This post demonstrates how you can connect to your IT operational infrastructure monitored by Dynatrace using Amazon AppFlow and set up an accurate anomaly detector across metrics and dimensions using Lookout for Metrics. The solution allows you to set up a continuous anomaly detector and optionally set up alerts to receive notifications when anomalies occur.

Lookout for Metrics integrates seamlessly with Dynatrace to detect anomalies within your operational metrics. Once connected, Lookout for Metrics uses ML to start monitoring data and metrics for anomalies and deviations from the norm. Dynatrace enables monitoring of your entire infrastructure, including your hosts, processes, and network. You can perform log monitoring and view information such as the total traffic of your network, the CPU usage of your hosts, the response time of your processes, and more.

Amazon AppFlow is a fully managed service that provides integration capabilities by enabling you to transfer data between SaaS applications like Datadog, Salesforce, Marketo, and Slack and AWS services like Amazon S3 and Amazon Redshift. It provides capabilities to transform, filter, and validate data to generate enriched and usable data in a few easy steps.

▸ **Data excerpts**:
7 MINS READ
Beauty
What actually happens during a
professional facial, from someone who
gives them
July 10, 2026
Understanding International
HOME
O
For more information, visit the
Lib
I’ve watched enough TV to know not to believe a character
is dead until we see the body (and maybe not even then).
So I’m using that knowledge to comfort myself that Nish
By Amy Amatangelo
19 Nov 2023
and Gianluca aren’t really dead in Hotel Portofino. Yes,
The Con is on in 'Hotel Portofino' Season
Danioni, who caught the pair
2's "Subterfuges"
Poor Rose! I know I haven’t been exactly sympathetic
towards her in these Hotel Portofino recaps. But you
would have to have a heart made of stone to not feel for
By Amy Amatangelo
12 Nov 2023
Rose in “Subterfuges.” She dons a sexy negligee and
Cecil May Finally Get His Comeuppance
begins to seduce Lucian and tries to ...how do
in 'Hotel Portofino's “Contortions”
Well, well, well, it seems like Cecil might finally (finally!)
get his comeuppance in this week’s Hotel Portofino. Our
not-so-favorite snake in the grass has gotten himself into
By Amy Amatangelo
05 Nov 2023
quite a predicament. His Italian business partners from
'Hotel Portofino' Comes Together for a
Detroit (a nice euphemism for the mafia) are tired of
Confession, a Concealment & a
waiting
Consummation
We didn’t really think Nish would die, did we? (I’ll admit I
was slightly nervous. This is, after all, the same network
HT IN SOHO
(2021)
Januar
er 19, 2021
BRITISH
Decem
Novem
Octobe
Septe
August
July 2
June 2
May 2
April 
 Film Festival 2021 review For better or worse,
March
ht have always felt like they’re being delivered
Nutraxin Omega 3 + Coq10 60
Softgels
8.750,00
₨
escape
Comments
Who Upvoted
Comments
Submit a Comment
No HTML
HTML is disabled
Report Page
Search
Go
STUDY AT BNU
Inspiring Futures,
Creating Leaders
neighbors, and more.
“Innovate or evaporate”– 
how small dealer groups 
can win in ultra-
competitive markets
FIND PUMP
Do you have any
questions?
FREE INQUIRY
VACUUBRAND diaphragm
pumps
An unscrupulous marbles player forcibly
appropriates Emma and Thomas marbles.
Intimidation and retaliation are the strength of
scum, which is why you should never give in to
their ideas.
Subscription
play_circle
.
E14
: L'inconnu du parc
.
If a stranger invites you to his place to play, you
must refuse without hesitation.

▸ **Request 1**: In the text on Dynatrace anomaly detection, which two AWS services are named as destinations that Amazon AppFlow can transfer data to?
▸ **Request 2**: Print the part of the text on Dynatrace anomaly detection from "Amazon AppFlow is" to "few easy steps.".

▸ **Task output 1**: Amazon S3 and Amazon Redshift.

▸ **Task output 2**:
Amazon AppFlow is a fully managed service that provides integration capabilities by enabling you to transfer data between SaaS applications like Datadog, Salesforce, Marketo, and Slack and AWS services like Amazon S3 and Amazon Redshift. It provides capabilities to transform, filter, and validate data to generate enriched and usable data in a few easy steps.